Ser ou não ser Madonna
Texto: JOÃO LOPES
Qualquer leitor/espectador que alguma vez se tenha interessado minimamente pelo trabalho de Madonna não pode deixar de reconhecer que o entendimento do seu universo está minado por uma colecção de persistentes lugares-comuns, mais ou menos preconceituosos. E muito para além das matérias especificamente musicais.
Assim, por exemplo, a sua descrição como eterna candidata a actriz de cinema?… É verdade que Hollywood nunca a “inscreveu” na sua lista de eleitos, como o ilustra a muito discutida ausência nas nomeações para os Óscares referentes a 1996, com Evita, de Alan Parker, depois de o respectivo papel lhe ter valido o Globo de Ouro de melhor actriz (comédia/musical). Mas porque é que, a maior parte das vezes, esse dado omite o facto de You Must Love Me (Andrew Lloyd Weber/Tim Rice), tema do mesmo filme por ela interpretado, ter ganho o Óscar de melhor canção? E como avaliar a trajectória cinematográfica de Madonna esquecendo a sua participação num momento marcante da afirmação dos independentes como é Desesperadamente Procurando Susana (Susan Seidelman, 1985), numa experiência técnica e narrativamente revolucionária como Dick Tracy (Warren Beatty, 1990), ou ainda nesse singularíssimo retrato dos bastidores do cinema que é Dangerous Game/Linha de Separação (Abel Ferrara, 1993)?
Como sempre — a propósito de Madonna ou de qualquer outro universo artístico —, não se trata de fazer um inventário maniqueísta de “prós” e “contras”. Importa, isso sim, antes de tudo o mais, lidar com o facto de o próprio trabalho criativo ser indissociável de uma permanente atitude de interrogação das suas próprias lógicas, valores e opções formais.
Será preciso sublinhar que, nesta perspectiva, o álbum Rebel Heart constitui (também) uma espécie de inventário confessional de alguém que, aos 56 anos, sabe olhar para trás e repensar/reinventar as coordenadas do seu espaço pessoal?
O teledisco de Ghosttown constitui um esclarecedor sinal desse ziguezague (temático, temporal, simbólico) enraizado no movimento de Madonna. A começar pelo facto de ser a sua sexta colaboração com o sueco Jonas Akerlund, por certo um dos realizadores, a par de David Fincher, que mais decisivamente contribuiu para a definição do seu mundo visual e, em particular, videográfico.

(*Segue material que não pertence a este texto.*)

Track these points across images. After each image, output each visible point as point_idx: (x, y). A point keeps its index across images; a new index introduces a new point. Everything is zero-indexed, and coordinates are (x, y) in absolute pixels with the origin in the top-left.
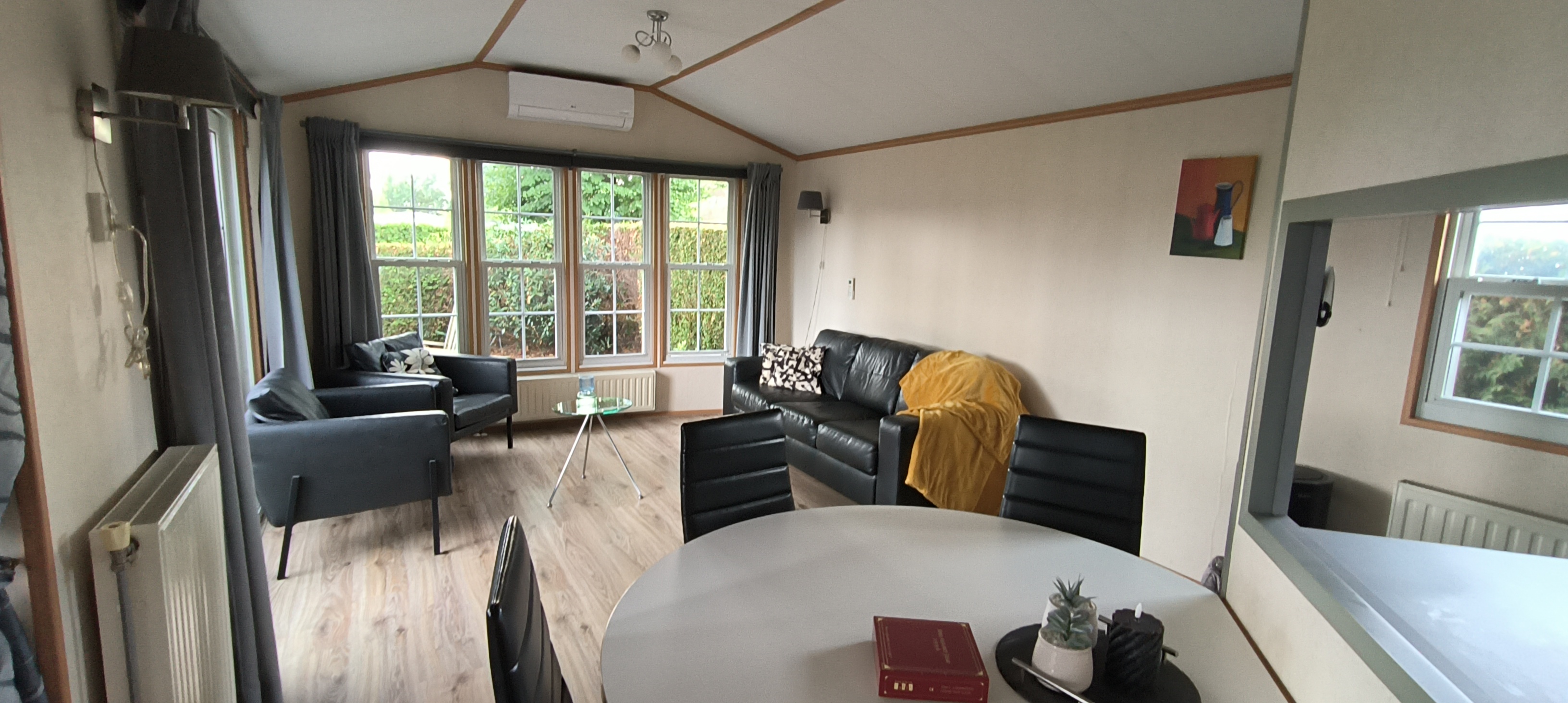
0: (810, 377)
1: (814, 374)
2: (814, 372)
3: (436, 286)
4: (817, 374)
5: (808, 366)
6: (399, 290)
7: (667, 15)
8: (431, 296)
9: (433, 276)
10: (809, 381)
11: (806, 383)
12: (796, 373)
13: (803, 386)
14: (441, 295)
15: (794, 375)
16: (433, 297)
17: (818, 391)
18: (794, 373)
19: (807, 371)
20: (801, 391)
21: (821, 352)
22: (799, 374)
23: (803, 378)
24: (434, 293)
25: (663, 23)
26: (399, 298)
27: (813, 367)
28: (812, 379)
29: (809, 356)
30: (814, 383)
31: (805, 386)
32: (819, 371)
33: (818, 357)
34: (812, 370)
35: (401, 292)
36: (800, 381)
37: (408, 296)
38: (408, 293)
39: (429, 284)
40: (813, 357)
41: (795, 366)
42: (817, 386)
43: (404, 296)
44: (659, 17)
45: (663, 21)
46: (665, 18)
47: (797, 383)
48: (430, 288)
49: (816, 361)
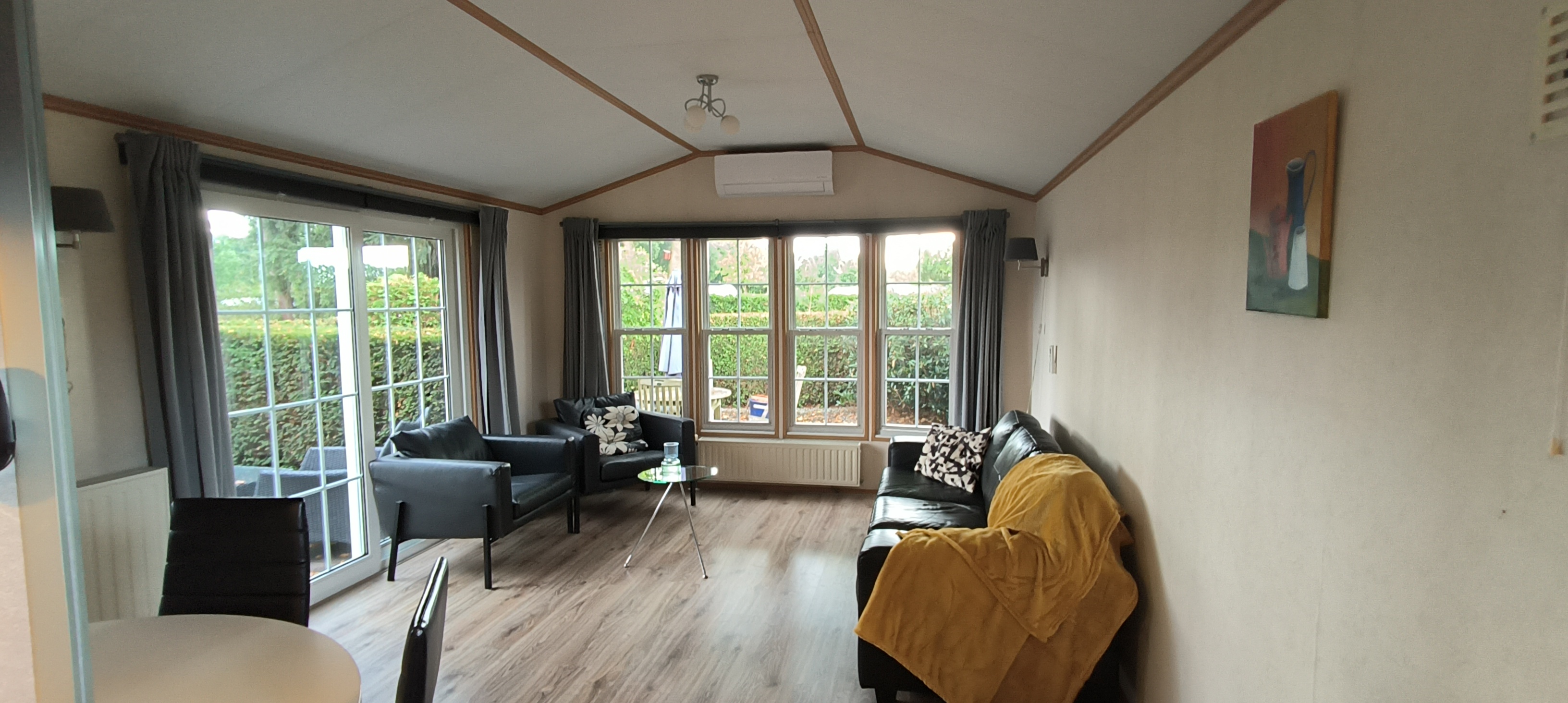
0: (964, 469)
1: (970, 467)
2: (971, 463)
3: (838, 350)
4: (975, 466)
5: (965, 456)
6: (807, 353)
7: (716, 78)
8: (833, 359)
9: (835, 340)
10: (960, 474)
11: (956, 477)
12: (948, 462)
13: (953, 480)
14: (841, 358)
15: (944, 465)
16: (835, 359)
17: (970, 488)
18: (945, 462)
19: (963, 461)
20: (951, 486)
21: (983, 439)
22: (951, 465)
23: (955, 469)
24: (836, 356)
25: (712, 87)
26: (807, 360)
27: (970, 458)
28: (965, 473)
29: (968, 443)
30: (966, 478)
31: (955, 481)
32: (978, 464)
33: (977, 446)
34: (968, 461)
35: (809, 355)
36: (950, 473)
37: (814, 358)
38: (814, 355)
39: (831, 348)
40: (971, 445)
41: (946, 455)
42: (969, 483)
43: (811, 358)
44: (707, 80)
45: (713, 84)
46: (714, 81)
47: (946, 475)
48: (832, 351)
49: (975, 451)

Se pensarmos nos principais momentos da colaboração de Akerlund com Madonna — com inevitável destaque para a obra-prima Ray of Light (1988), mas sem esquecer Music (2000) e Jump (2006) —, encontramos sempre variações centradas na inscrição da sua personagem em paisagens citadinas, a meio caminho entre o efeito realista e o apelo mitológico. Ghosttown prolonga tal visão, agora numa breve fábula pós-apocalíptica em que, ao cruzar-se com Terrence Howard (figura nuclear da série Empire, de Lee Daniels), Madonna reaparece como figura errante de uma ânsia primitiva do aconchego familiar — veja-se, em particular, depois do “duelo” masculino/feminino, o aparecimento discreto, mas essencial, da personagem da criança.
Ghosttown pode mesmo ser visto como o fecho de uma trilogia familiar que começa com o teledisco de Secret (Melodie McDaniel, 1994), passando depois por Drowned World/Substitute for Love (Walter Stern, 1998), em qualquer deles com Madonna tendo como ponto de fuga dramático o assumir de um papel materno. Dir-se-ia uma continuada autobiografia alimentada pelas ambivalências e artifícios do entertainment — nela cabem os rostos e as máscaras que definem um modo de ser.